• TASK GOAL: Set down only these lines, exactly: the line containing "ring mcp: (516, 168)" and all lines through the end of the data below. Omit pictures.

·····

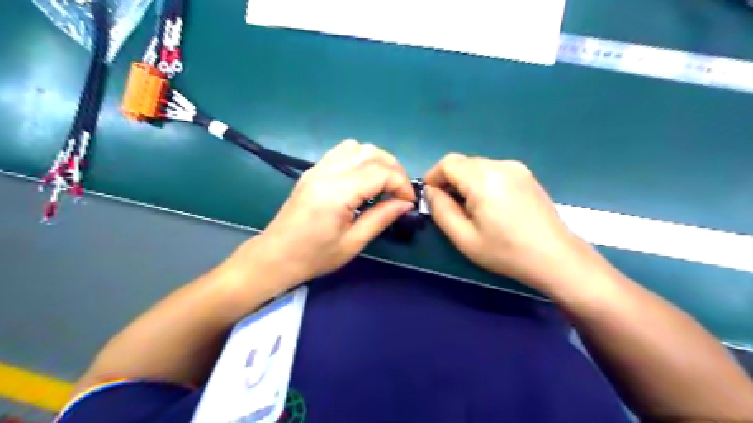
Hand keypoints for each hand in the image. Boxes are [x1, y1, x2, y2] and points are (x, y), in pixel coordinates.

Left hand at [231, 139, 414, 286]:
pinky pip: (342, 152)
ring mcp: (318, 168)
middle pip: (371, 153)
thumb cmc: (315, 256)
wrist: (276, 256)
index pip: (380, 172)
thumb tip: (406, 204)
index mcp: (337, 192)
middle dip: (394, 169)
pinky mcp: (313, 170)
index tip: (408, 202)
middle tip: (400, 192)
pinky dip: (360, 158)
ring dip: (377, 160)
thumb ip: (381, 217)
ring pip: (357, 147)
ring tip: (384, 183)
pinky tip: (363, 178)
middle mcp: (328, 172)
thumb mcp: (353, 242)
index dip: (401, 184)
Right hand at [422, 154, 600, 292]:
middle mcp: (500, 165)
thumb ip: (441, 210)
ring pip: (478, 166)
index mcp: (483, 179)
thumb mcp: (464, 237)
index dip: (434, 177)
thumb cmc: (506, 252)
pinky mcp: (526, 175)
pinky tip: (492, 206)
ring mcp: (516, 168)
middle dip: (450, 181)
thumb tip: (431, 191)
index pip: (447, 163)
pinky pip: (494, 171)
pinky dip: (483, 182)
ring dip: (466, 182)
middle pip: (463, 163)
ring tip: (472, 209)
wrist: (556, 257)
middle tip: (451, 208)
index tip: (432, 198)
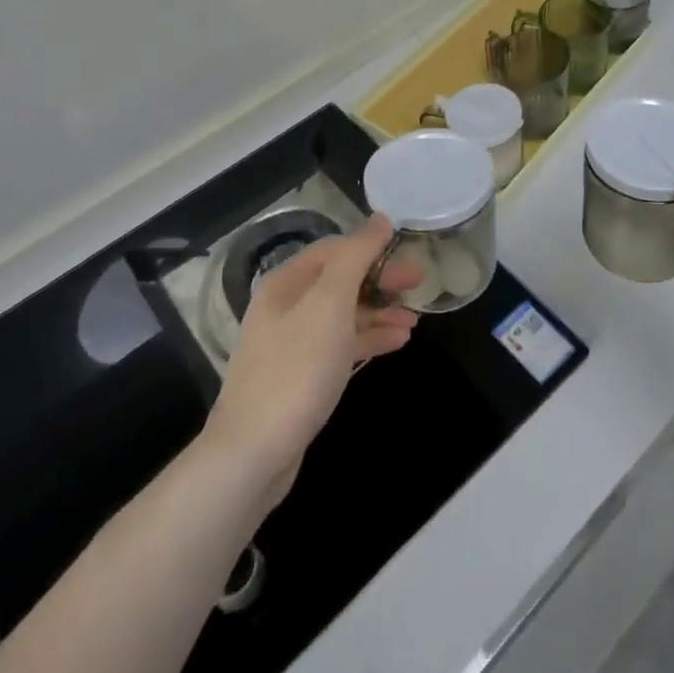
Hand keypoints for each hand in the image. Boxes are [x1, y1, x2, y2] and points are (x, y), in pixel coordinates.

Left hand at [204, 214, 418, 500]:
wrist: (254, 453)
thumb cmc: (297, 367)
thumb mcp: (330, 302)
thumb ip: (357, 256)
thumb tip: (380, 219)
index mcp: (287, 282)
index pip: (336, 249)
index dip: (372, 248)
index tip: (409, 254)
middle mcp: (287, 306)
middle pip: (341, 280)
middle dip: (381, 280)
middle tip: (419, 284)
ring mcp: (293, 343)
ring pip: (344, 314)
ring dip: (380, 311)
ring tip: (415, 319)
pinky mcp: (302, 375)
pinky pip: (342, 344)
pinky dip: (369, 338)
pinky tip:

·····

• ANSWER SECTION:
ring mcp: (516, 168)
middle dip: (450, 181)
thumb tip: (431, 191)
index pip: (447, 163)
pinky pip: (494, 171)
pinky dip: (483, 182)
ring dip: (466, 182)
middle pip: (463, 163)
ring tip: (472, 209)
wrist: (556, 257)
middle tip: (451, 208)
index tip: (432, 198)
Hand keypoints for each hand in the image. Boxes are [x1, y1, x2, y2] and points are (x, y), in pixel coordinates.

Left hand at [204, 214, 418, 500]:
wrist: (254, 453)
thumb cmc: (297, 367)
thumb mcp: (330, 302)
thumb ip: (357, 256)
thumb tip: (380, 219)
index mcp: (287, 282)
index pip: (336, 249)
index dip: (372, 248)
index tip: (409, 254)
middle mcp: (287, 306)
middle pip: (341, 280)
middle dip: (381, 280)
middle tip: (419, 284)
ring mcp: (293, 343)
ring pip: (344, 314)
ring dip: (380, 311)
ring tip: (415, 319)
pinky mcp: (302, 375)
pinky pip: (342, 344)
pinky dip: (369, 338)
pinky tip:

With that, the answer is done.